The front row, across both sides of the church, was filled with Charles and his wife, Camilla; William and his wife, Kate; Anne and her husband, Sir Tim Laurence; and Anne’s children, Peter Phillips and Zara Tindall, who are not part of the working royal family.

The hourlong funeral at Westminster Abbey was marked by pomp and circumstance and solemn rituals, a carefully scheduled event that included a eulogy by the archbishop of Canterbury, the Rev. Justin Welby, and readings by new Prime Minister Liz Truss and the secretary general of the Commonwealth, Patricia Scotland.

“The pattern for many leaders is to be exalted in life and forgotten after death. The pattern for all who serve God, famous or obscure, respected or ignored, is that death is the door to glory,” Welby said Monday morning.

“Her Majesty famously declared on a 21st birthday broadcast, that her whole life would be dedicated to serving the nation and Commonwealth. Rarely has such a promise been so well kept, few leaders receive the outpouring of love that we have seen.”

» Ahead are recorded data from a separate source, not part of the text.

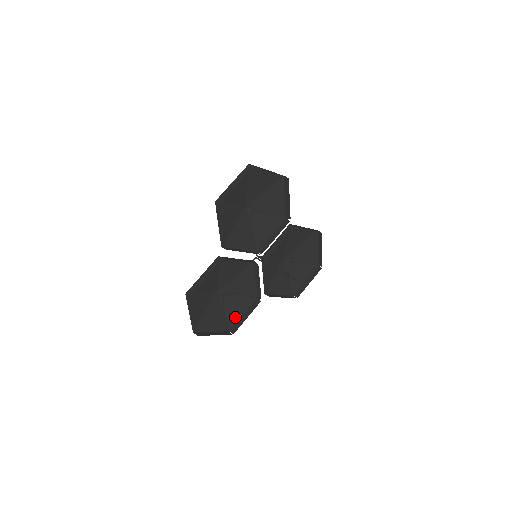
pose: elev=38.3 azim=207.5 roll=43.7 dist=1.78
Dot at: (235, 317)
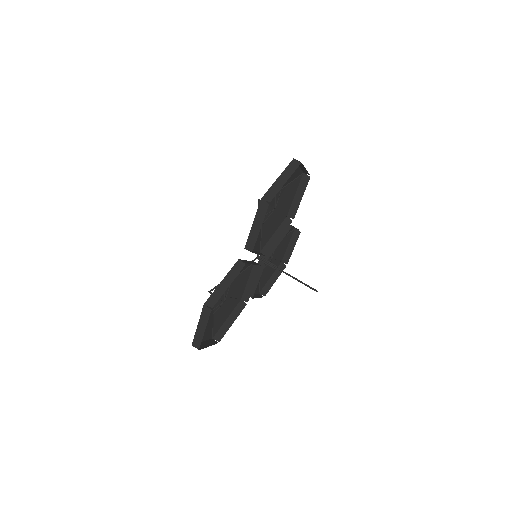
Dot at: (220, 322)
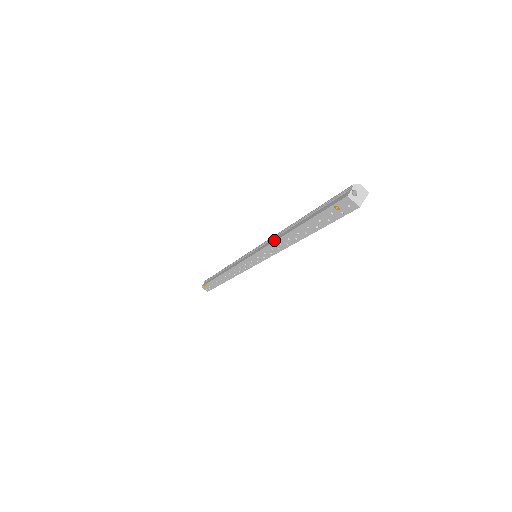
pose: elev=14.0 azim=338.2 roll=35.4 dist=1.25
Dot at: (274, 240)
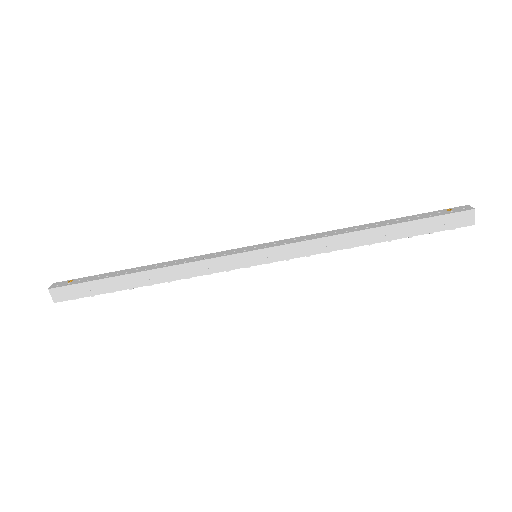
Dot at: (329, 233)
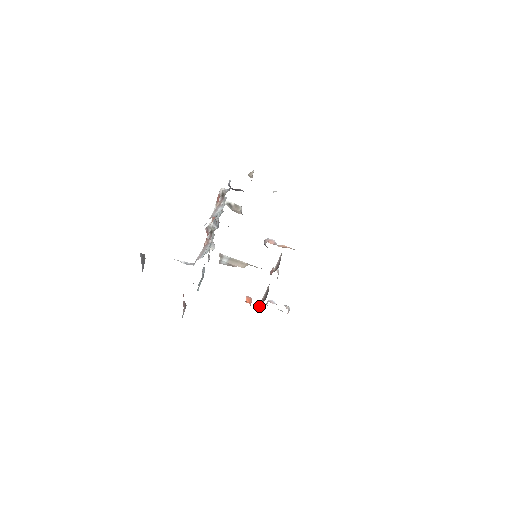
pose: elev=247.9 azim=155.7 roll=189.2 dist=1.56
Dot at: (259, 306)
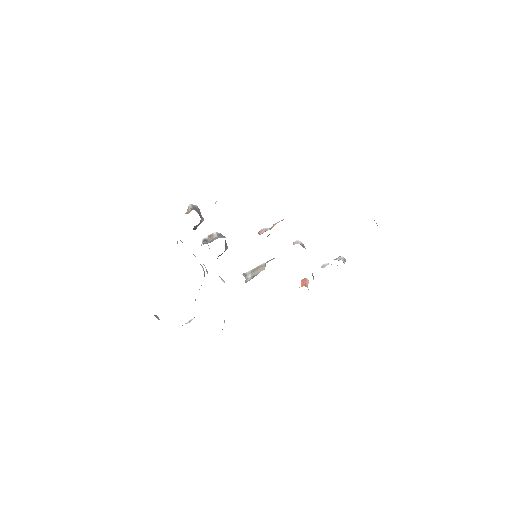
Dot at: occluded
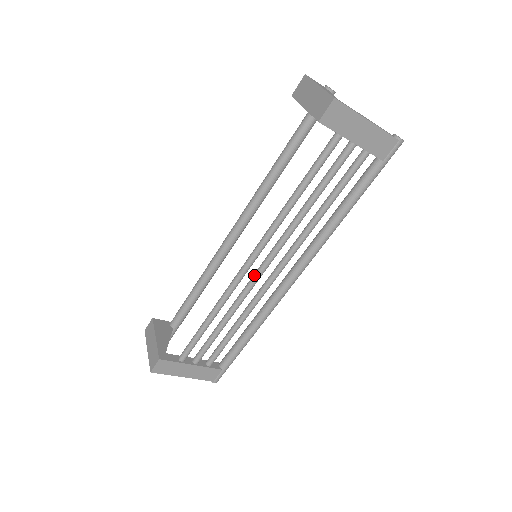
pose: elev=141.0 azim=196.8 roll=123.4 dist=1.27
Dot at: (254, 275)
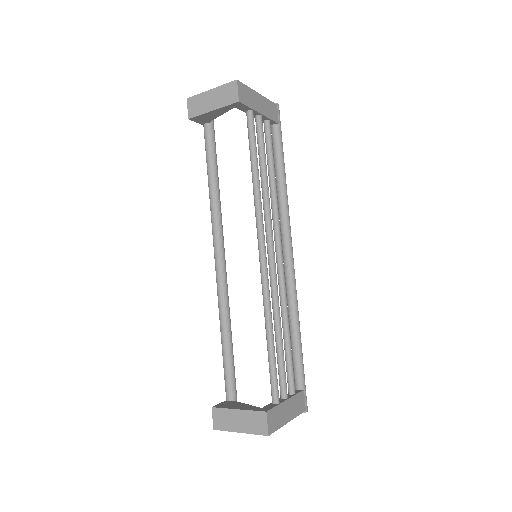
Dot at: (270, 267)
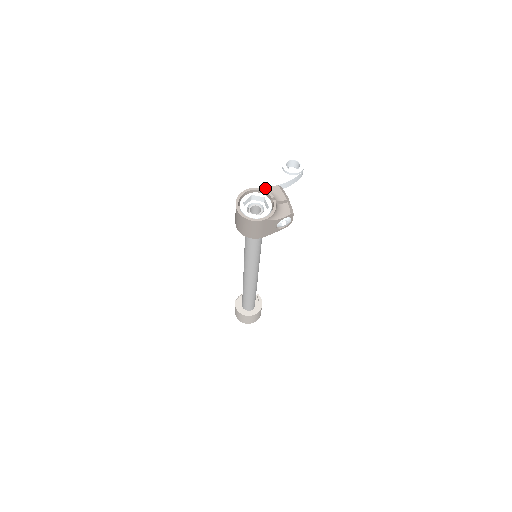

Monday was declared a public holiday, allowing thousands to pour into London to stand outside Westminster Abbey and millions more to watch at home.

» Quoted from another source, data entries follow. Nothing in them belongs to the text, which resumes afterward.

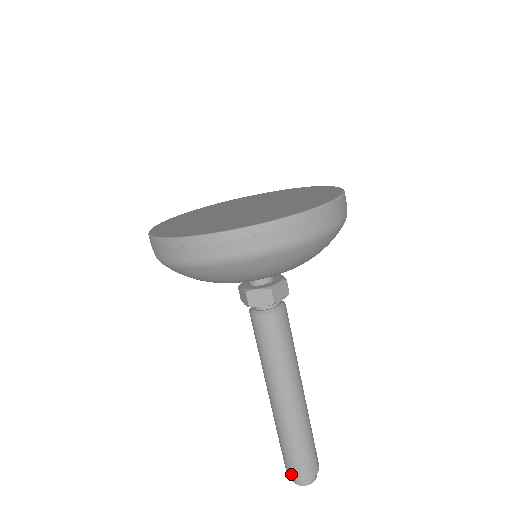
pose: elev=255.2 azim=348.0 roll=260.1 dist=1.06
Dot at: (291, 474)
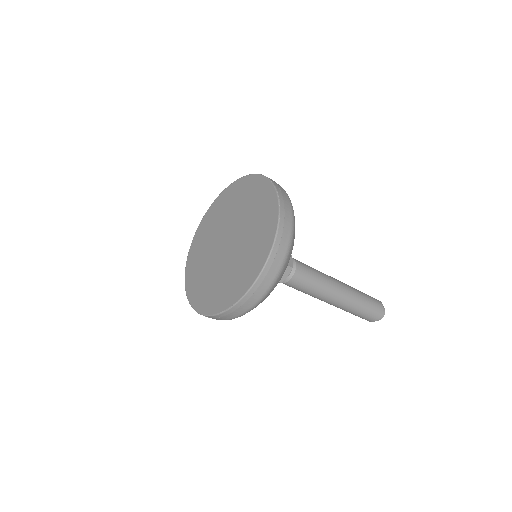
Dot at: (373, 320)
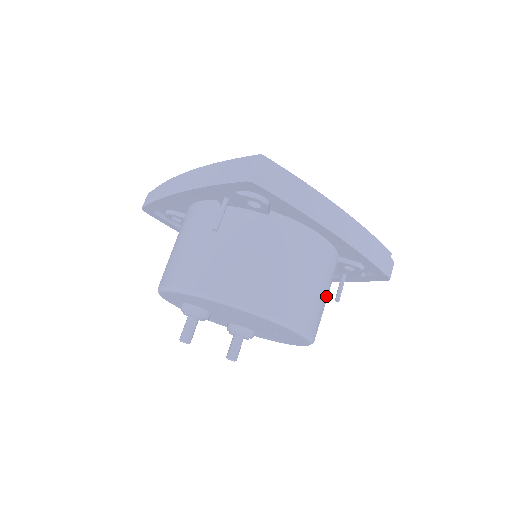
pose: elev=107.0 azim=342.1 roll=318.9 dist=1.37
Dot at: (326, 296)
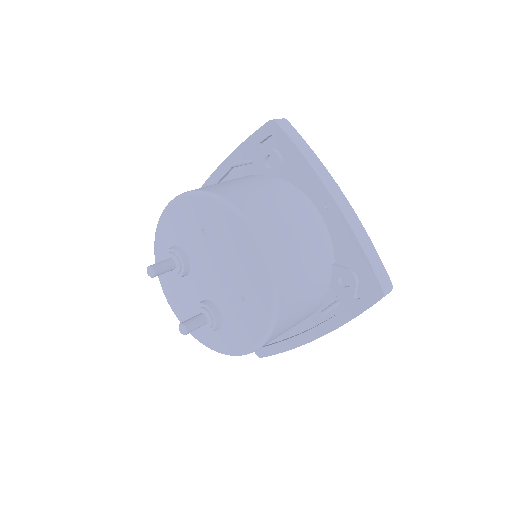
Dot at: (308, 273)
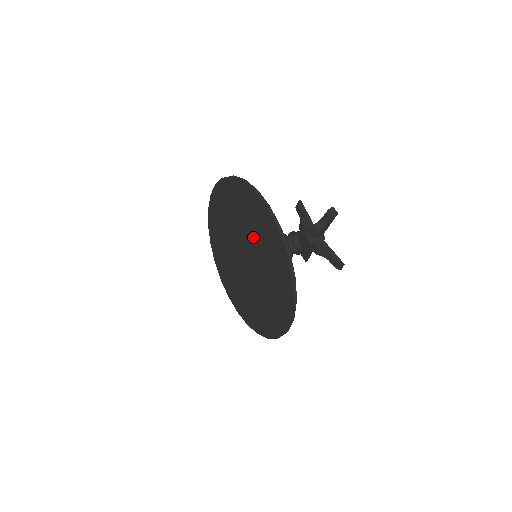
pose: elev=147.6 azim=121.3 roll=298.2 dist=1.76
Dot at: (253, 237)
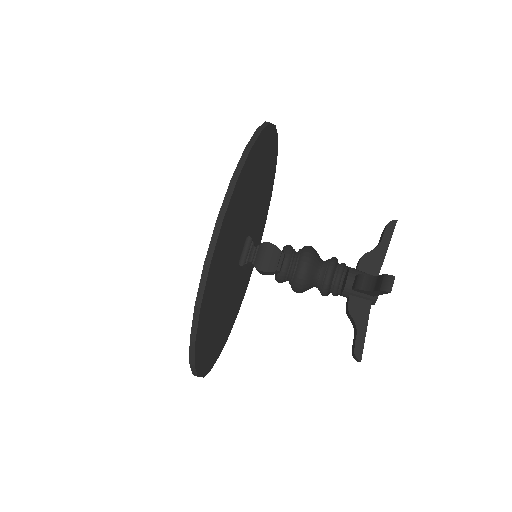
Dot at: occluded
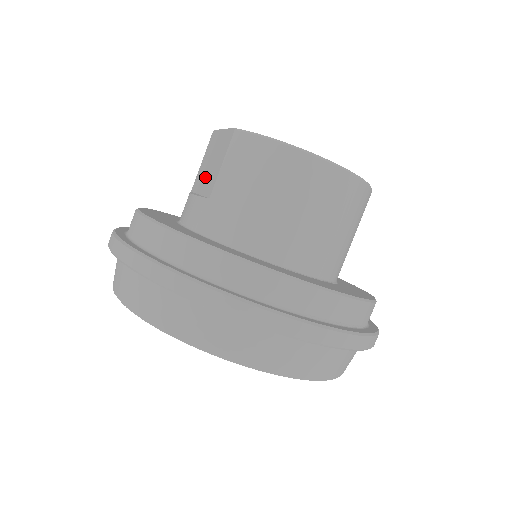
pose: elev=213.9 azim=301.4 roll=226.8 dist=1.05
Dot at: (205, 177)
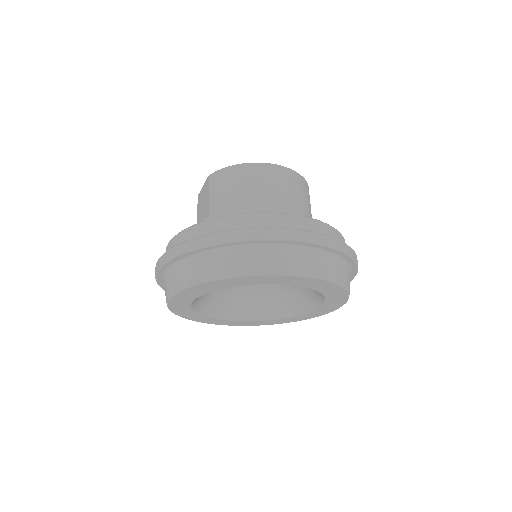
Dot at: (202, 215)
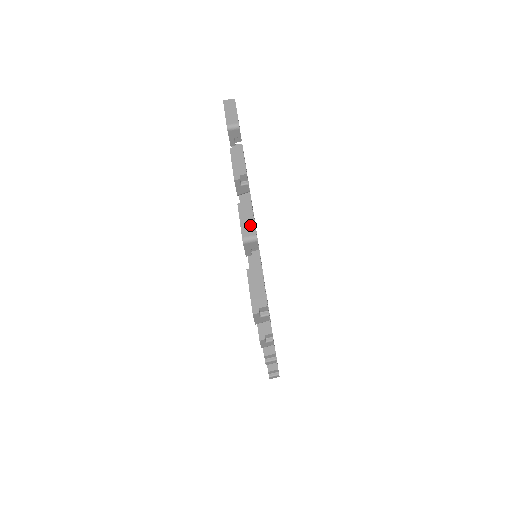
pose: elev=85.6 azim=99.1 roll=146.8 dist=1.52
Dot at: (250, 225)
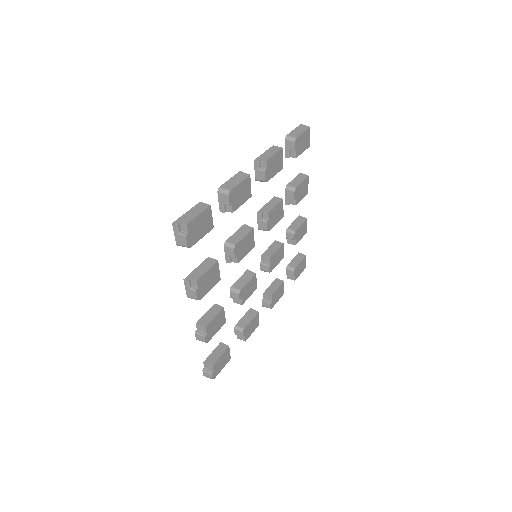
Dot at: (233, 184)
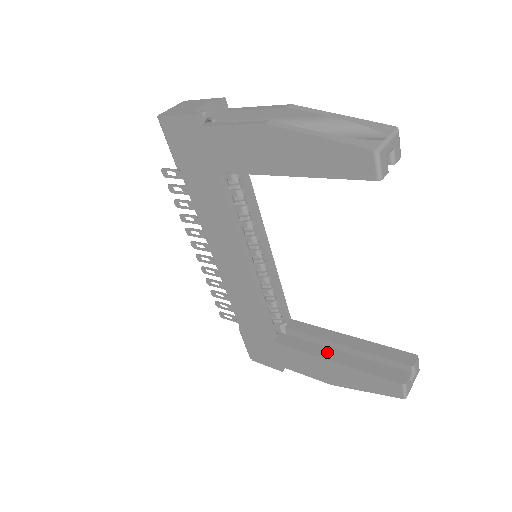
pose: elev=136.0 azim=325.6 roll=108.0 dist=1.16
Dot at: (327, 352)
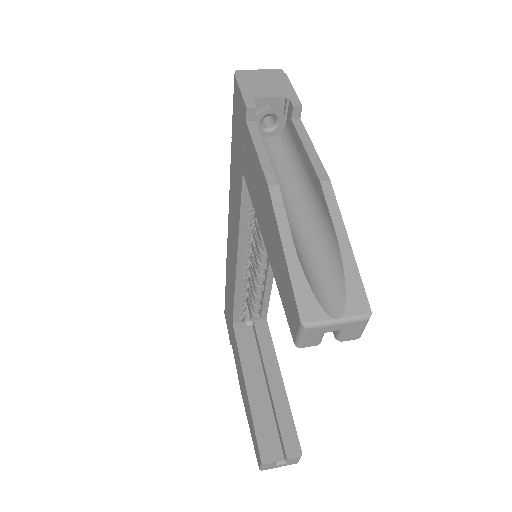
Dot at: (252, 375)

The funeral also featured several songs and hymns, including “The Lord’s My Shepherd,” which was sung at Queen Elizabeth’s wedding to Prince Philip at Westminster in 1947, and “God Save the King,” which closed out a two-minute moment of silence.

Atop the coffin, alongside a stunning bouquet of flowers, was a note: “In loving and devoted memory. Charles R.”

Heads of state from around the world had trickled into England over the weekend, including President Joe Biden and first lady Jill Biden, Canadian Prime Minister Justin Trudeau and New Zealand Prime Minister Jacinda Ardern.

“We’ve had an opportunity to meet with an awful lot of consequential people, but I can say that the ones who stand out in your mind are those whose relationship and interaction with you are consistent with their reputation,” Biden said in a statement Sunday, calling the queen’s death “a loss that leaves a giant hole.”

“When the Queen had us to the castle for tea and — we were joking — crumpets — she kept offering me more; I kept eating everything she put in front of me — but she was the same in person as she — as her image: decent, honorable and all about service.”

After the funeral ended, the queen’s coffin was carried through the streets of London to Wellington Arch, then taken by hearse to Windsor Castle.

Just before 5 p.m. local time, Elizabeth was lowered into into the Royal Vault below St. George’s Chapel at Windsor Castle. She will later be buried at the King George VI Memorial Chapel with her late husband, Prince Philip. Her parents are both buried at the chapel, which also holds a casket containing the ashes of her late sister, Princess Margaret.